- _About this task_:
Write out the whole listing below exactly, skipping each picture.

---- Raw data

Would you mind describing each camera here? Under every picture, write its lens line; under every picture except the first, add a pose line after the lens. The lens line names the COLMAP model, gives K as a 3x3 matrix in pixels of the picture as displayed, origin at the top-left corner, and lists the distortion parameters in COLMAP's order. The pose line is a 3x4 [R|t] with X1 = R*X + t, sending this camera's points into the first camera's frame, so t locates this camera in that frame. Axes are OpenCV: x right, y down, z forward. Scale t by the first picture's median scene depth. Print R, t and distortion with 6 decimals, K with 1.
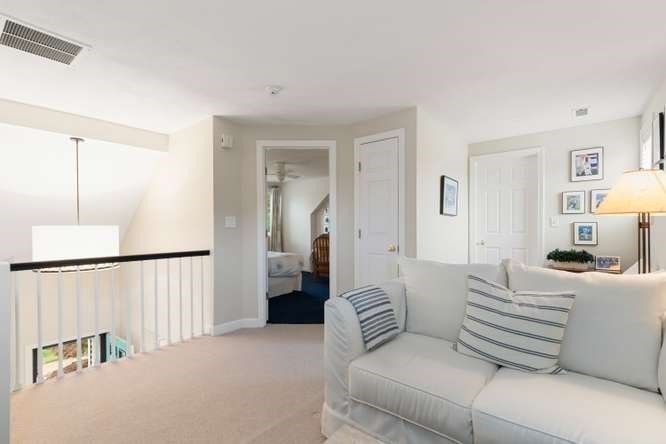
lens RADIAL K [[306.0, 0, 330.0], [0, 306.0, 227.8], [0, 0, 1]] dist [0.002669, 0.000058]
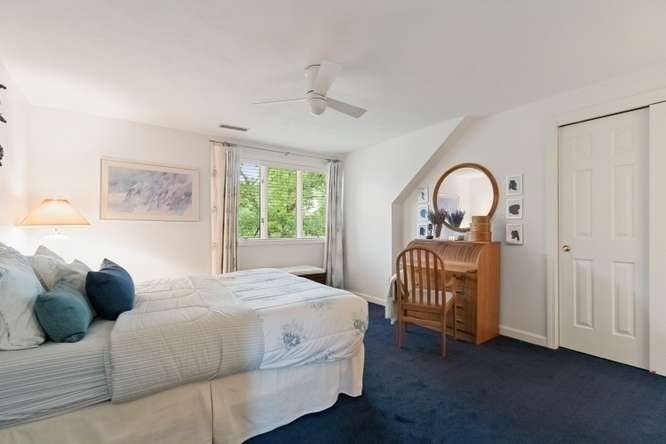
lens RADIAL K [[306.0, 0, 330.0], [0, 306.0, 227.8], [0, 0, 1]] dist [0.002669, 0.000058]
pose [[0.963626, 0.005654, -0.267194, -0.025520], [-0.007273, 0.999961, -0.005068, 0.004972], [0.267155, 0.006827, 0.963630, 0.484405]]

--------

- _Finished task_:
Would you mind describing each camera here? Under every picture, write its lens line; under every picture except the first, add a pose line after the lens. The lens line names the COLMAP model, gives K as a 3x3 matrix in pixels of the picture as displayed, origin at the top-left corner, and lists the distortion parameters in COLMAP's order. The pose line is a 3x4 [R|t] with X1 = R*X + t, sending this camera's points into the first camera's frame, so t locates this camera in that frame. Axes are OpenCV: x right, y down, z forward. Scale t by the first picture's median scene depth. Print R, t and distortion with 6 decimals, K with 1.
lens RADIAL K [[306.0, 0, 330.0], [0, 306.0, 227.8], [0, 0, 1]] dist [0.002669, 0.000058]
lens RADIAL K [[306.0, 0, 330.0], [0, 306.0, 227.8], [0, 0, 1]] dist [0.002669, 0.000058]
pose [[0.963626, 0.005654, -0.267194, -0.025520], [-0.007273, 0.999961, -0.005068, 0.004972], [0.267155, 0.006827, 0.963630, 0.484405]]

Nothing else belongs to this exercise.